Jika Perisai Batu habis, di ruang kurungan itu, penyihir lemah sepertinya pasti mati tanpa sisa.
“Cepat, cepat bunuh dia, Ghis! Dasar pecundang!” Luther berteriak marah, matanya merah.
Dum!
Suara benturan berat terdengar.
Akhirnya pertarungan berakhir, sesosok tubuh terpental keras, menghantam dinding batu, lalu terpental lagi, di udara sudah dikejar lawan, dihantam berkali-kali dengan pukulan dan tendangan.
Dum! Dum! Dum! Dum! Dum! Dum! Dum!
Suara hantaman berat terus mengisi udara, tubuh yang terkena dihajar hingga terangkat ke udara, sampai akhirnya tendangan terakhir menebas ke bawah dari udara, jatuh keras ke tanah, tubuh itu sudah tak berbentuk, seluruh tulang remuk, tak lagi menyerupai manusia, seperti karung goni rusak.
Luther berteriak kaget.
Dari pakaiannya, ia tahu korban itu adalah Ghis.

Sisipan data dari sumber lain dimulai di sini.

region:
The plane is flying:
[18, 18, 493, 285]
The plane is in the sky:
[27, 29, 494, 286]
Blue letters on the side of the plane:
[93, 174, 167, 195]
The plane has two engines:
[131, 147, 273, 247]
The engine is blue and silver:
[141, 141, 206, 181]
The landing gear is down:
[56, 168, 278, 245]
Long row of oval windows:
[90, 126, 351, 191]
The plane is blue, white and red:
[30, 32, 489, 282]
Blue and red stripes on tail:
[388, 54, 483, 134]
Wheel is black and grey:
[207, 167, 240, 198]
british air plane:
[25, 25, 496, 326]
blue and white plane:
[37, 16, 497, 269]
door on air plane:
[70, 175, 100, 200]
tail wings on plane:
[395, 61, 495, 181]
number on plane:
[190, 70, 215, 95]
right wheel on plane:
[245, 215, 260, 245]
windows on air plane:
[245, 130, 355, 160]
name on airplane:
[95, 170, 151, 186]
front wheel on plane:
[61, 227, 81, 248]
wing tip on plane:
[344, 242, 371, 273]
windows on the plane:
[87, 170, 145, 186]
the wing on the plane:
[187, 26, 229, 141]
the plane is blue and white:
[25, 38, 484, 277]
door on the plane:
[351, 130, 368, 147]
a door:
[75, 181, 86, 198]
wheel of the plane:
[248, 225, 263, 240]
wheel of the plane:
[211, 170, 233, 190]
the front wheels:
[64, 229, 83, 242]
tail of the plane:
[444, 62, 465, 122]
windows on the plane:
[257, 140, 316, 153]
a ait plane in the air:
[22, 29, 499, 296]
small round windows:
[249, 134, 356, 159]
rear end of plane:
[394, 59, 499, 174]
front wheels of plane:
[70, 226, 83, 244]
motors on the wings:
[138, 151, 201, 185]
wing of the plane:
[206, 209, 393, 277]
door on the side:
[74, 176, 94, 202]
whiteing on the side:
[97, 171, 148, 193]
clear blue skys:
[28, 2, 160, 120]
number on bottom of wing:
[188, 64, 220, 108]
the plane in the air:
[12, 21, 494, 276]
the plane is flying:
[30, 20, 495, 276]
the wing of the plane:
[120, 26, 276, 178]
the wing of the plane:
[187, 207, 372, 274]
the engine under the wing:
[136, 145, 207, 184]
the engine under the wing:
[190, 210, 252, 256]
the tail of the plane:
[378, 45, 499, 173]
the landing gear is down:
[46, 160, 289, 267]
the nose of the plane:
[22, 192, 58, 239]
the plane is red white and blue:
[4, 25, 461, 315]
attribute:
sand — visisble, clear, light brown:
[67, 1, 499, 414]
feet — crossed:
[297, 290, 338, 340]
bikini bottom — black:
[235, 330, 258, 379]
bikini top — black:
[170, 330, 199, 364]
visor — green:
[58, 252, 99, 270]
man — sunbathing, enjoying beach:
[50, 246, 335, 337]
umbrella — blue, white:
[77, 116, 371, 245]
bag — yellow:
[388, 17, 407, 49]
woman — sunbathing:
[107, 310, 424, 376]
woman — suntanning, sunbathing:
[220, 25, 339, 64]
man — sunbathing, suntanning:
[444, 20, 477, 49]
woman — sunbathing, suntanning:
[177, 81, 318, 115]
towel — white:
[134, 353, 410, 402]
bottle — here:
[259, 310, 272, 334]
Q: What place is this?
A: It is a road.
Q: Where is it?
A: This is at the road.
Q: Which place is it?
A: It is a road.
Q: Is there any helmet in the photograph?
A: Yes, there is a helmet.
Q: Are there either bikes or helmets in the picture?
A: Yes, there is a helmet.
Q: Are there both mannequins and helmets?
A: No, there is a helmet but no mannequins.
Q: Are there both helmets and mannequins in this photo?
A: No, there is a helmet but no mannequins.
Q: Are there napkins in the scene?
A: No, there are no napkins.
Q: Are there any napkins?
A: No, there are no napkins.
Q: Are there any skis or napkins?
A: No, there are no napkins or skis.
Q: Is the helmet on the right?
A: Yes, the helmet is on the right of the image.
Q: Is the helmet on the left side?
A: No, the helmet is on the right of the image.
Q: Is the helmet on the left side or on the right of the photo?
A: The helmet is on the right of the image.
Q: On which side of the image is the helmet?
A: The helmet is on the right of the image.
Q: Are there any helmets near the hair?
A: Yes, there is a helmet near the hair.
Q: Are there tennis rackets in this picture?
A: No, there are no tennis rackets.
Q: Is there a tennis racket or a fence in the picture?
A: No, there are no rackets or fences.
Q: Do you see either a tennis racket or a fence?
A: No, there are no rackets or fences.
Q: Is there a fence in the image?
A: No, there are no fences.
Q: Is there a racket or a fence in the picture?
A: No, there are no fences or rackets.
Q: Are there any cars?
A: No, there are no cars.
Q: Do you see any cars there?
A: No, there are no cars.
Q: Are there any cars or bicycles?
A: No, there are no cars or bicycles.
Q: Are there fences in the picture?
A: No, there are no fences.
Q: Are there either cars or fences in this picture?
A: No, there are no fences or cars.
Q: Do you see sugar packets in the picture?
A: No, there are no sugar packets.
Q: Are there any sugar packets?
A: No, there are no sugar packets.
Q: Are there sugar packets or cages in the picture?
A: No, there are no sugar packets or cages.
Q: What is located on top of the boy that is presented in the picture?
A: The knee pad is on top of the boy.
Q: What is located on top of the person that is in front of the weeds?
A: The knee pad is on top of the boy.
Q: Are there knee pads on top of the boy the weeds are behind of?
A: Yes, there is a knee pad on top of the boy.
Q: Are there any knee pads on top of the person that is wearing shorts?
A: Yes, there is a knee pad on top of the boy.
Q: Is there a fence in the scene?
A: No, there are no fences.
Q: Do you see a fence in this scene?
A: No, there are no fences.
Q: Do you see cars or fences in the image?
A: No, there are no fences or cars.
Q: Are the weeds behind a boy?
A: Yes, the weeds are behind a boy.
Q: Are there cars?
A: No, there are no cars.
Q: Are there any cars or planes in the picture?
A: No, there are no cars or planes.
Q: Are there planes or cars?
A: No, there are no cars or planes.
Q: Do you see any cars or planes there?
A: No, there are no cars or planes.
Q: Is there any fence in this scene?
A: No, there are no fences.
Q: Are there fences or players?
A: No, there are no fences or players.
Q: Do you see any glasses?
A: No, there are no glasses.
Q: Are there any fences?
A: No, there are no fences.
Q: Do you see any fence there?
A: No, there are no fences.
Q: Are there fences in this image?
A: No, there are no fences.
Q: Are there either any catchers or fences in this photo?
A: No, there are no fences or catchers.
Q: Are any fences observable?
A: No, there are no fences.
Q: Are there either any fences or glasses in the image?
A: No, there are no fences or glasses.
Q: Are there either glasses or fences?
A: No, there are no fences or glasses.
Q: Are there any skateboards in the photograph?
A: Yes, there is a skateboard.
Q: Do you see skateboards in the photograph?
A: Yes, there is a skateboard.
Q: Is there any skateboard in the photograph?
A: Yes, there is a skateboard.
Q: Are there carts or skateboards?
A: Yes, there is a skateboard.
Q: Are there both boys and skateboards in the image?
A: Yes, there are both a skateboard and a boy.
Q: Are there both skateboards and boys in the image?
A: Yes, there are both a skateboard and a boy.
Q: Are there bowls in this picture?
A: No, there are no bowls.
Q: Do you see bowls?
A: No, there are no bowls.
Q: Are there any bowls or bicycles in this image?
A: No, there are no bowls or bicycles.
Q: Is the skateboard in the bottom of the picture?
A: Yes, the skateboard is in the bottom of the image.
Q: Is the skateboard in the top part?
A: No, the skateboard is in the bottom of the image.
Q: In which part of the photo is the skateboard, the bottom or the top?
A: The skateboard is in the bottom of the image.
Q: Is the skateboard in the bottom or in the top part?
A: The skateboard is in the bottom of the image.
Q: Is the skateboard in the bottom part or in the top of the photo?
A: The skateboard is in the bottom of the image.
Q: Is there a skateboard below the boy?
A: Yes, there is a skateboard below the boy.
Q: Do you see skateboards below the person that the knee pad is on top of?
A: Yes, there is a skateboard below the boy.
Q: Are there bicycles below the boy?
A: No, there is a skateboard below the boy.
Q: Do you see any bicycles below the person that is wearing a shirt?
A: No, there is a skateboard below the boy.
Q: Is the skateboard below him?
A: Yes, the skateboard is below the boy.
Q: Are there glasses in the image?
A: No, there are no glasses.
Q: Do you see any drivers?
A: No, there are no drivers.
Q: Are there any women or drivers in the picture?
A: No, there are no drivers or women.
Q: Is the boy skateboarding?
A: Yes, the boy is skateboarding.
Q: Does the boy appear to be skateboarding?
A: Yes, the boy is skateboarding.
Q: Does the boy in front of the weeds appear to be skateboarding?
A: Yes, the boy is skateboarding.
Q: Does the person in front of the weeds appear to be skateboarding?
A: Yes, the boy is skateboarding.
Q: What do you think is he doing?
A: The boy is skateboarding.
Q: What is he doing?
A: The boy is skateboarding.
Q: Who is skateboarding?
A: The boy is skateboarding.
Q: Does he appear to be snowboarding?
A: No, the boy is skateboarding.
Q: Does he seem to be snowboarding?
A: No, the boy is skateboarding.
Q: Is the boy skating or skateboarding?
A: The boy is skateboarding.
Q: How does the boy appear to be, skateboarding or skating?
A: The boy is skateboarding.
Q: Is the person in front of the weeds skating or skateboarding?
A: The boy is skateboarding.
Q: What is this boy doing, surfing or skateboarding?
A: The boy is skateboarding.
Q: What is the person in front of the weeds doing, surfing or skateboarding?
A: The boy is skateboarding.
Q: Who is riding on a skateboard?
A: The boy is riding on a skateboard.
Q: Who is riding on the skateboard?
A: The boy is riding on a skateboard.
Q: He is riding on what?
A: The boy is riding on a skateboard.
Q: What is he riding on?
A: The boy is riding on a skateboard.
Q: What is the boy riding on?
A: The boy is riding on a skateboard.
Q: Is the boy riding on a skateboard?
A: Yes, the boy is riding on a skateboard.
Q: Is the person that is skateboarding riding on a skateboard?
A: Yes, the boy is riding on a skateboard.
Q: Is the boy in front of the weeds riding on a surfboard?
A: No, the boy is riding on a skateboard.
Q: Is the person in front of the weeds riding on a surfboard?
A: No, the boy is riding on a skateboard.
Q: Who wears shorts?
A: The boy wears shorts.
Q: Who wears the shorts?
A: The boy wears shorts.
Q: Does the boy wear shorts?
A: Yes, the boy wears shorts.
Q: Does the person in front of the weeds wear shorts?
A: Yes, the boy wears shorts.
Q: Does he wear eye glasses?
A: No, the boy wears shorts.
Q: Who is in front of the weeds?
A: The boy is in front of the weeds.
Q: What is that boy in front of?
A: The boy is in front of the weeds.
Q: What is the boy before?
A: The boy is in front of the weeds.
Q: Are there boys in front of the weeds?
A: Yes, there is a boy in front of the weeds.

“Dasar pecundang, pecundang!”
“Katanya yakin pencuri dalam jarak dekat tak terkalahkan, aku sampai harus mengorbankan gulungan sihir mahal ini, sial, ternyata dia dihancurkan begitu saja.”
Keyakinan Luther benar-benar hancur.
Ia membatalkan Kurungan Tanah, lalu lari sekuat tenaga. Gulungan-gulungan penyelamat yang ia simpan, ia gunakan tanpa ragu.
“Kelincahan Kucing”, “Pengendali Angin”, “Kecepatan Maksimum”, “Loncat Angin”...
“Lari! Lari! Cepat lari!”
“Aku tak percaya kau bisa mengejar!”
Lingkaran sihir terus muncul di tubuhnya, kecepatan lari Luther mencapai puncaknya, bahkan dua kali lebih cepat dari pencuri tadi.
Xiao Chen, yang baru saja bertarung sengit, sudah sangat kelelahan, memang tak sanggup mengejar.
Tapi, ia bukan hanya ahli bertarung jarak dekat.
Ia tersenyum dingin, empat pusaran angin biru kehijauan muncul perlahan.
Pusaran angin itu terus memadat, lalu berubah menjadi empat peluru angin sebesar ibu jari.
Ssssst~
Peluru angin yang berputar kencang menggesek udara, memekakkan telinga.
Keempat peluru angin berbaris, bersiul memburu bayangan Luther yang melarikan diri.
Dum!
Cahaya kuning di tubuh Luther menyala terang, lalu langsung meredup.
Dum!
Sekali lagi, cahaya kuningnya dipenuhi retakan.
Dum!
Untuk ketiga kalinya, cahaya kuning itu pecah, lenyap menjadi titik-titik cahaya di udara.
Dum!
Yang keempat, kepala Luther meledak seperti semangka.